Risâle-i Nur, iddia makamınca muzır eserler diye tavsif ediliyor. Bu vicdansızlığı ve yalanı, şiddetle protesto ediyorum. Ve benim de teşvikatta bulunduğum iddia ediliyor. Evet, bu doğrudur. Fakat, diğer iftirayı işiten bütün münevverlerin kalbleri sızlamış ve hatta ağlamış, dişleri gıcırdamıştır. Yirminci asır pozitif fikirlerin hükümran olduğu bir zamandır. Delilsiz, isbatsız şeylere inanılmıyor ve inanmıyoruz. Muzır eserler olduğunun isbatını isteriz.
İftiraları yapan gizli düşmanların maksadlarından birisi de, Risâle-i Nur okuyucularının Kur’âna hizmet uğrunda müslümanlık bağları ile birbirlerine görülmemiş bir şekilde sarılmış olarak tezahür eden ve bunlardan başka bir maksada matuf olmayan, sadece hürmet, şefkat ve sevgisinin ifadesi olan tesanüdünü kırmak ise, aldanıyorlar. Beyhude hiç uğraşmasınlar. Risâle-i Nur’u okuyanların en gerisi, en âmîsi olan ben, onlara şöyle cevab veriyorum:
Birimiz şarkta, birimiz garbda, birimiz cenubda, birimiz şimâlde, birimiz âhirette, birimiz dünyada olsak; biz yine birbirimizle beraberiz. Kâinatın kuvveti toplansa bizi yüksek üstad Said Nursî’den ve Risâle-i Nur’dan ve bizi bizden ayıramazlar.
Zîra, biz Kur’âna hizmet ediyoruz, ve edeceğiz. Âhiret hakîkatına inandığımız için, ma’nevî olan bu sevgi ve tesânüdümüzü elbette hiçbir kuvvet sökemiyecektir.
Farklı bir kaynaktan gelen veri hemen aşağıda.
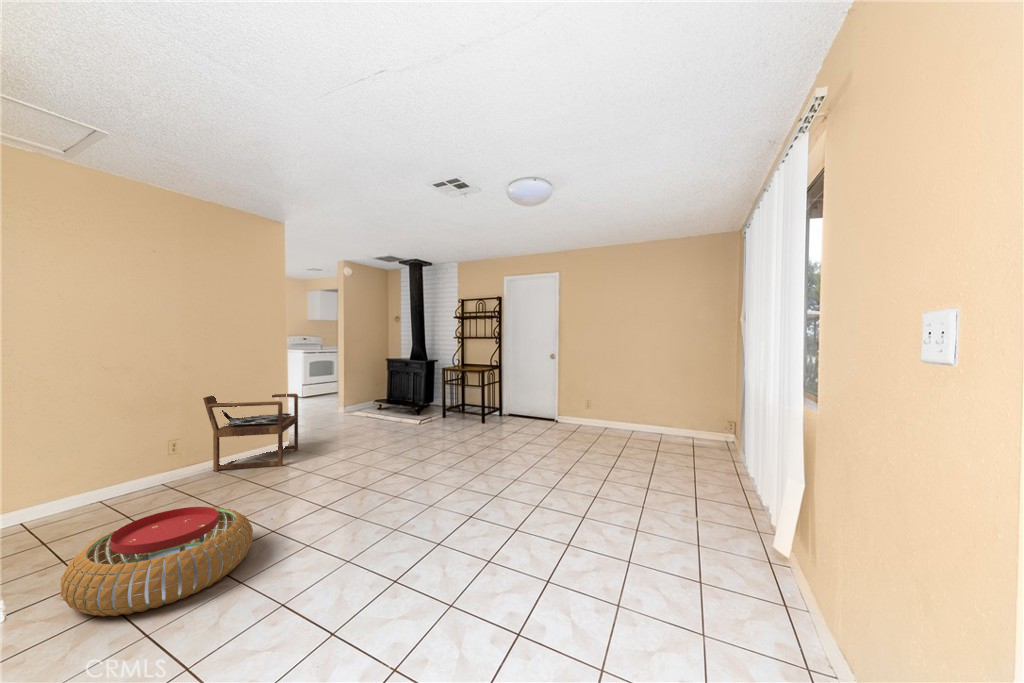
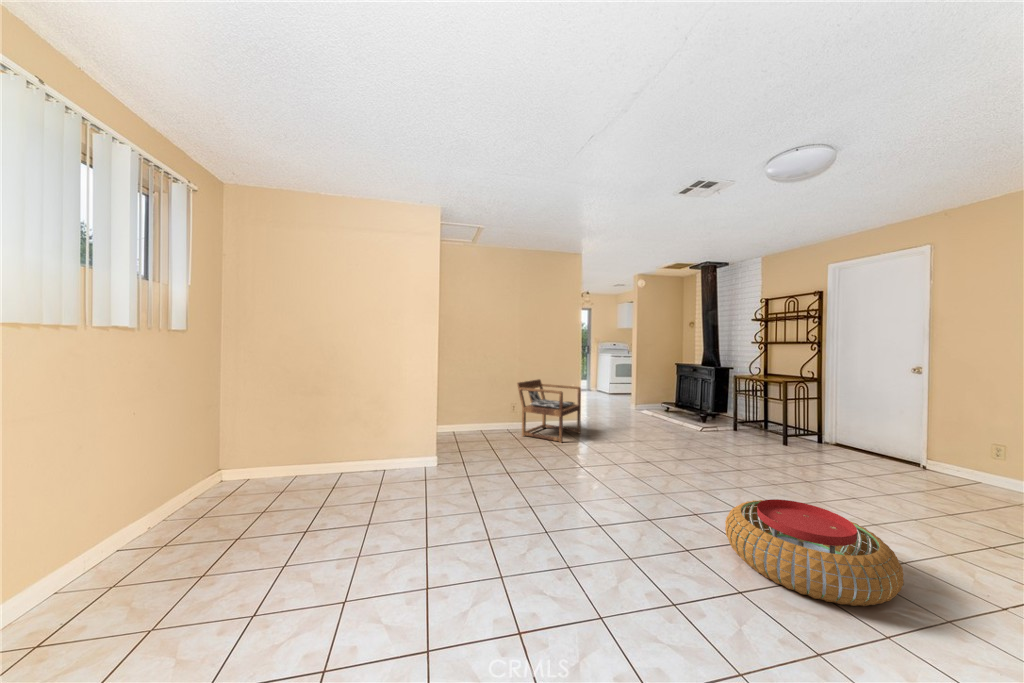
pouf: present [60,507,253,616] -> present [725,499,904,606]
Çünkü; bütün müslümanlar saâdet-i ebediye makarrında toplanacaklardır.
Vatan ve milletimizin selâmeti nâmına mühim bir hakîkatı müsaadenizle arzediyorum: Komünistlerin gizli plânlarından birisi de, halkı hükümet aleyhine teşviktir.
Bediüzzaman Said Nursî’yi hapse sokturmak ve eserlerini zararlı gibi göstermek için hükümet erkânına uydurma ihbârlar yapılmakla beraber, hiç bir ferdin inanmadığı menfî propagandalar yapılıyor.